» Document section:
⁂
SIMON MARKS: On sale in Moscow today, a new portrait of President Vladimir Putin. The Russian leader's image is slowly becoming more visible here. This picture is made entirely of chocolate. It has pride of place in a downtown cafe, where it's on sale to members of Russia's nouveau riche for nearly 700 U.S. dollars. The artist says it's a tribute to Russia's leader, not part of a growing personality cult around him.
VITALI PONOMARYOV, Chocolate Artist ( Translated ): I don't think I am contributing to this. What I like about Putin is that he can unite so many people around him. We're not drawing this just to sell it. This is to express what we feel.
SIMON MARKS: But the chocolate portrait is, say some Russians, by far the sweetest thing about the Russian president. Over the past six months, while the world's attention has been focused on Iraq, he has moved aggressively to consolidate his power base here. And no one has felt the power of the presidency more than Russia's most successful businessman, oil baron Mikhail Khodorkovsky.
⁂
» Given material:
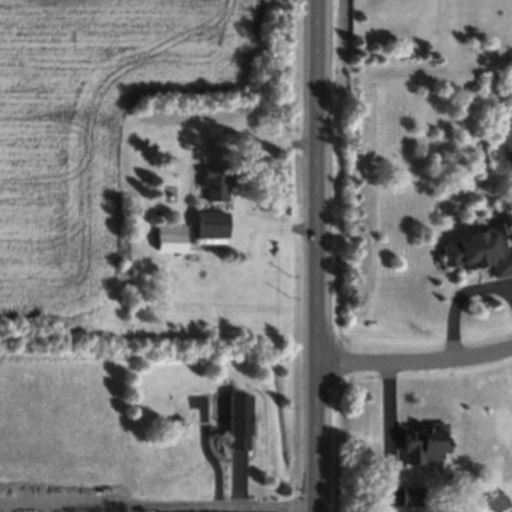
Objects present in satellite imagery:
⁂
» Tasks for this exercise:
1. Decide whether each statement agrees with the transcript about the chocolate portrait of Putin, answering yes or no and quoting the deciding words of the transcript: (a) The portrait is offered for nearly 700 U.S. dollars. (b) The artist presents the portrait as part of a growing personality cult. (c) Mikhail Khodorkovsky is called Russia's most successful businessman.
2. Proceed with the transcript about the chocolate portrait of Putin, picking up after its final sentence.
The data plays no part in this work.

» Final results:
1.
(a) Yes: "on sale to members of Russia's nouveau riche for nearly 700 U.S. dollars"
(b) No: "it's a tribute to Russia's leader, not part of a growing personality cult around him"
(c) Yes: "Russia's most successful businessman, oil baron Mikhail Khodorkovsky"

2.
Six weeks ago, Mr. Khodorkovsky was suddenly arrested during a routine business trip to Siberia. He has been in jail ever since, accused of fraud and tax evasion. He denies the charges; the courts have denied all applications for bail. Attorney Karina Moskalenko has spent the past three decades representing victims of human rights abuses, first in the Soviet Union, now in Russia. Today, she's also representing Mr. Khodorkovsky. She says he's being held by the state illegally.
KARINA MOSKALENKO, Attorney ( Translated ): I've worked as an attorney in this country for 26 years, in the '70s, the '80s and the '90s. And I want to tell you that my clients never have the feeling of hopelessness that they have now. People feel more and more unprotected from the tyranny of the authorities. And you know this is a very unpleasant signal to society.
SIMON MARKS: The Russian authorities argue that Mr. Khodorkovsky is simply a crook who became Russia's richest man by expropriating state assets during the Yeltsin era free-for-all. Many of the nation's riches were doled at giveaway prices by a Russian government that desperately needed cash.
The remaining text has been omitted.